Article in Hibr; 27 March, 2011
Nepalese and Lebanese hold vigil for deceased migrant worker
A large banner bearing a death announcement fluttered in the wind on Sunday March 20th beside an apartment block in Jdeideh, a suburb north east of Beirut. Some thirty people had gathered nearby holding candles to commemorate the death of a young woman in circumstances hard to comprehend, yet disturbingly common in Lebanon these days.
The mood at the vigil was a mix of grief and anger. Mourners held posters calling for a “public and transparent investigation” into the cause of her death and the deaths of other migrant workers who have died in Lebanon. The group observed a minute of silence to remember Samoay Wanching Tamang, a young Nepalese migrant worker who had died in the Jdeideh apartment building three weeks before.
Unfortunately, the authorities’ flippant handling of Samoay’s case and Lebanese society’s indifference to the plight of migrant workers suggest that the chances of her case receiving a thorough investigation are slim.
Pushed to suicide?
On February 26, 30-year-old Samoay was found hanging from a “metal bar in the bedroom of her employer”, according to a report on Lebanon Files (and as Hibr reported at the time). The police deemed it a “suicide” based on the physical evidence at the death scene. The scene, however, only explains so much.
Lebanese activists launched an independent investigation. They found that Samoay had a four-year-old daughter in Nepal who was seriously ill with a long-term illness and who depended on medication to survive. The money Samoay sent back every month was this child’s only source of funding for the life-saving treatment.
Farah Salka, 25, a human rights and anti-racism activist, began to probe the details of Samoay’s case. All sorts of questions ignored in the police report began to emerge. “Why did she kill herself if that was her only source of funding? Maybe because she wasn’t getting her salary on a monthly basis and thereby felt helpless at the situation of her daughter?” Unfortunately, despite activists’ efforts, the unwillingness of the police and the employer to cooperate in conducting a serious investigation have resulted in the details of Samoay’s death remaining shrouded in mystery.
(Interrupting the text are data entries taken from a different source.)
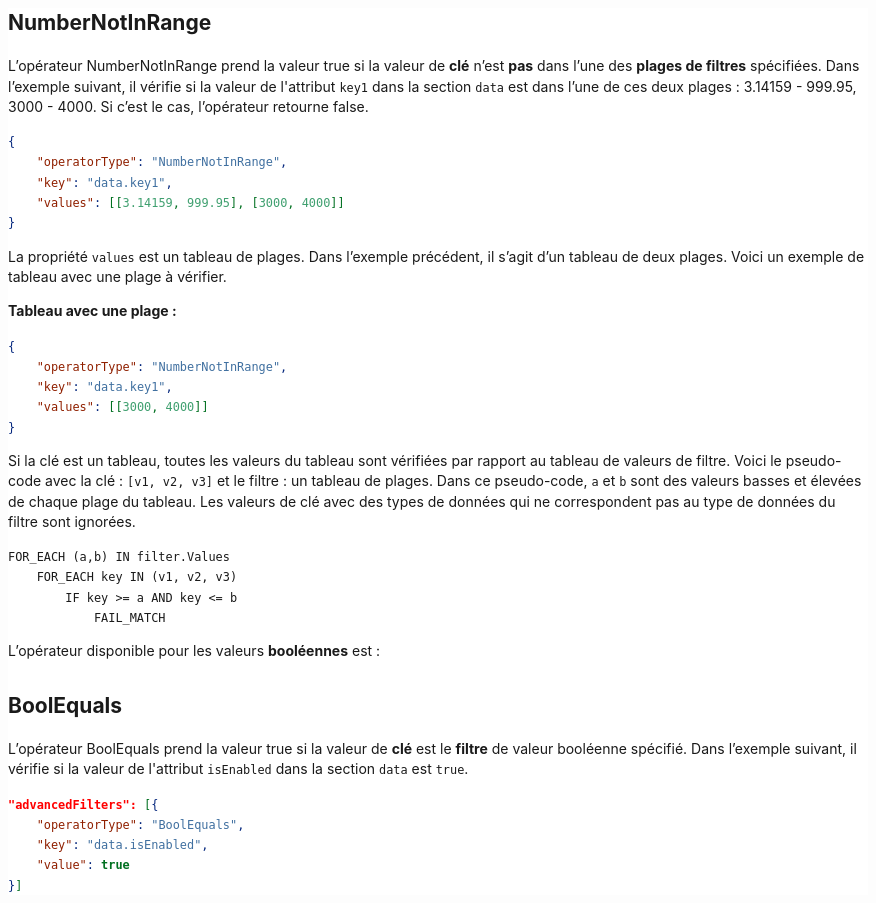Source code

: 
## <a name="numbernotinrange"></a>NumberNotInRange
L’opérateur NumberNotInRange prend la valeur true si la valeur de **clé** n’est **pas** dans l’une des **plages de filtres** spécifiées. Dans l’exemple suivant, il vérifie si la valeur de l'attribut `key1` dans la section `data` est dans l’une de ces deux plages : 3.14159 - 999.95, 3000 - 4000. Si c’est le cas, l’opérateur retourne false. 

```json
{
    "operatorType": "NumberNotInRange",
    "key": "data.key1",
    "values": [[3.14159, 999.95], [3000, 4000]]
}
```
La propriété `values` est un tableau de plages. Dans l’exemple précédent, il s’agit d’un tableau de deux plages. Voici un exemple de tableau avec une plage à vérifier.

**Tableau avec une plage :** 
```json
{
    "operatorType": "NumberNotInRange",
    "key": "data.key1",
    "values": [[3000, 4000]]
}
```

Si la clé est un tableau, toutes les valeurs du tableau sont vérifiées par rapport au tableau de valeurs de filtre. Voici le pseudo-code avec la clé : `[v1, v2, v3]` et le filtre : un tableau de plages. Dans ce pseudo-code, `a` et `b` sont des valeurs basses et élevées de chaque plage du tableau. Les valeurs de clé avec des types de données qui ne correspondent pas au type de données du filtre sont ignorées.

```
FOR_EACH (a,b) IN filter.Values
    FOR_EACH key IN (v1, v2, v3)
        IF key >= a AND key <= b
            FAIL_MATCH
```


L’opérateur disponible pour les valeurs **booléennes** est : 

## <a name="boolequals"></a>BoolEquals
L’opérateur BoolEquals prend la valeur true si la valeur de **clé** est le **filtre** de valeur booléenne spécifié. Dans l’exemple suivant, il vérifie si la valeur de l'attribut `isEnabled` dans la section `data` est `true`. 

```json
"advancedFilters": [{
    "operatorType": "BoolEquals",
    "key": "data.isEnabled",
    "value": true
}]
```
“Five migrant workers dead this month”
The tragic story of Samoay’s death is not an exception. Every week in Lebanon, an average of one migrant worker is found dead, according to a Human Rights Watch report in 2008, the latest year for which data is available. As of the date of publishing, at least five migrant workers have died this month, according to sources tracking the deaths at Migrant Worker Task Force.
All of these deaths have received only cursory attention by the police. Despite this, there will be no punishment, and there will be no headlines demanding justice for these migrant workers’ deaths. Activists like Salka, however, will continue to voice their anger and to demand further-reaching investigations.
“It is like some dog…died in the street”
Salka, a member of the Anti-Racism Movement and the Migrant Worker Task Force, which helped organize the vigil, commented: “The situation with migrant domestic workers and racism as a whole in this country has reached horrendous levels. And until the day comes when enough people and voices are shouting against that, it shall continue as such.”
Priya Subedi, 24, an active member of the Lebanese chapter of the Non-Resident Nepalese Association and one of the independent investigators on the case, concurred: “Every time migrant workers die here, it is ignored. It is like some dog or something died in the street. I feel that at least she [Samoay] was lucky that everyone went there and we prayed for her.”
“We will hold accountable the authorities and murderers”
On Sunday afternoon, Samoay’s former neighbors observed the vigil with varied reactions. Some residents of the apartment building looked down solemnly, while others laughed and joked around as the crowd below mourned a young woman and a lost friend. From a balcony, one migrant worker, a Nepalese woman and friend of some of the mourners, took note of the vigil and tried to communicate with them. When her madame noticed the vigil, however, she came out, forced the young woman to come back inside, and shut the curtain.
The grief of the vigil contrasted with rage at a post-vigil meeting held at a Nepalese restaurant in Dora. As the smell of momos (Nepalese dumplings) and Nepalese curry wafted through the crowded café, mourners debated the future of migrant workers in Lebanese society. In the face of public indifference and police negligence concerning such violence and racism, the future, they agreed, was in the hands of activists.
Mirna Haidar, 21, a member of the Anti-Racism Movement, said: “We will not be satisfied until employers treat their workers like human beings. We will blow the whistle… and we will not be silenced on murders, violence, and racism.”
She continued: “Samoay’s vigil is only the beginning of honoring [those] who died, were killed, [or] who [committed] suicide under very harsh circumstances. We will hold accountable the authorities and murderers.”